Household object change records
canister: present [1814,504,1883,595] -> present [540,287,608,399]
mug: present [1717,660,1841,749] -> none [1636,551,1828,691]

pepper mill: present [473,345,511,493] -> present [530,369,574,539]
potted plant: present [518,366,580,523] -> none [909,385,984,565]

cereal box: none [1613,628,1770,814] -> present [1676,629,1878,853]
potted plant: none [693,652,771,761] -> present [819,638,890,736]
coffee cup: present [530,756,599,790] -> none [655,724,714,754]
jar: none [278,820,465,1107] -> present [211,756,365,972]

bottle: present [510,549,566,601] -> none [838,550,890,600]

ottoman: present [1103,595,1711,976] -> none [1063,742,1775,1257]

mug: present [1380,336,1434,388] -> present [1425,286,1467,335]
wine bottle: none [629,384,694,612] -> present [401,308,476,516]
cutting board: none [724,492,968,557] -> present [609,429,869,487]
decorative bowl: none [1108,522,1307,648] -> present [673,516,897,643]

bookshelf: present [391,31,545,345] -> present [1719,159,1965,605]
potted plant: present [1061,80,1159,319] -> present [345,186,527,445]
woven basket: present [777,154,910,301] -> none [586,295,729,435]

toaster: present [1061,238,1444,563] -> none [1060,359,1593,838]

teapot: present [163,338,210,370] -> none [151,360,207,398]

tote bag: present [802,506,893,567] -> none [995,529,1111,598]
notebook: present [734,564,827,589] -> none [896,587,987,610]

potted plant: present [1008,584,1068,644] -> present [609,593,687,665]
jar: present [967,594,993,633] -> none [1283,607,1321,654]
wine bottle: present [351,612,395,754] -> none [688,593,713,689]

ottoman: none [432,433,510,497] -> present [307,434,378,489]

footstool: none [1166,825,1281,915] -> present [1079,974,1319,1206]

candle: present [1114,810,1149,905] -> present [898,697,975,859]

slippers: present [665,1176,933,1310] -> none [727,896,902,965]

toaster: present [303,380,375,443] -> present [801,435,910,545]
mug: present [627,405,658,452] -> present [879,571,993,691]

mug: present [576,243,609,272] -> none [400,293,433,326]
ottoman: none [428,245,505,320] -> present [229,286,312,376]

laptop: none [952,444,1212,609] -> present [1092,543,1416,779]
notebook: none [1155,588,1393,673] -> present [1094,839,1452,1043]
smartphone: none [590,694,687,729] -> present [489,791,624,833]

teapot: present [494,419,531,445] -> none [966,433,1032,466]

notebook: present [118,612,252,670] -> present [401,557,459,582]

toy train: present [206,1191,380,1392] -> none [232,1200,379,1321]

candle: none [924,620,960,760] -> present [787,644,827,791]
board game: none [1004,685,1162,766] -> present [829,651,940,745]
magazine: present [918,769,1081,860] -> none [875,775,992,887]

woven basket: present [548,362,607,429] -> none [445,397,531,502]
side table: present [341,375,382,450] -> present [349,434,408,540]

■ Instructions for the task: Working from the records above, write out verbatim only the lines from the line containing "toy train: present" through the line containing "magazine: present [918,769,1081,860]".

■ Response area:
toy train: present [206,1191,380,1392] -> none [232,1200,379,1321]

candle: none [924,620,960,760] -> present [787,644,827,791]
board game: none [1004,685,1162,766] -> present [829,651,940,745]
magazine: present [918,769,1081,860] -> none [875,775,992,887]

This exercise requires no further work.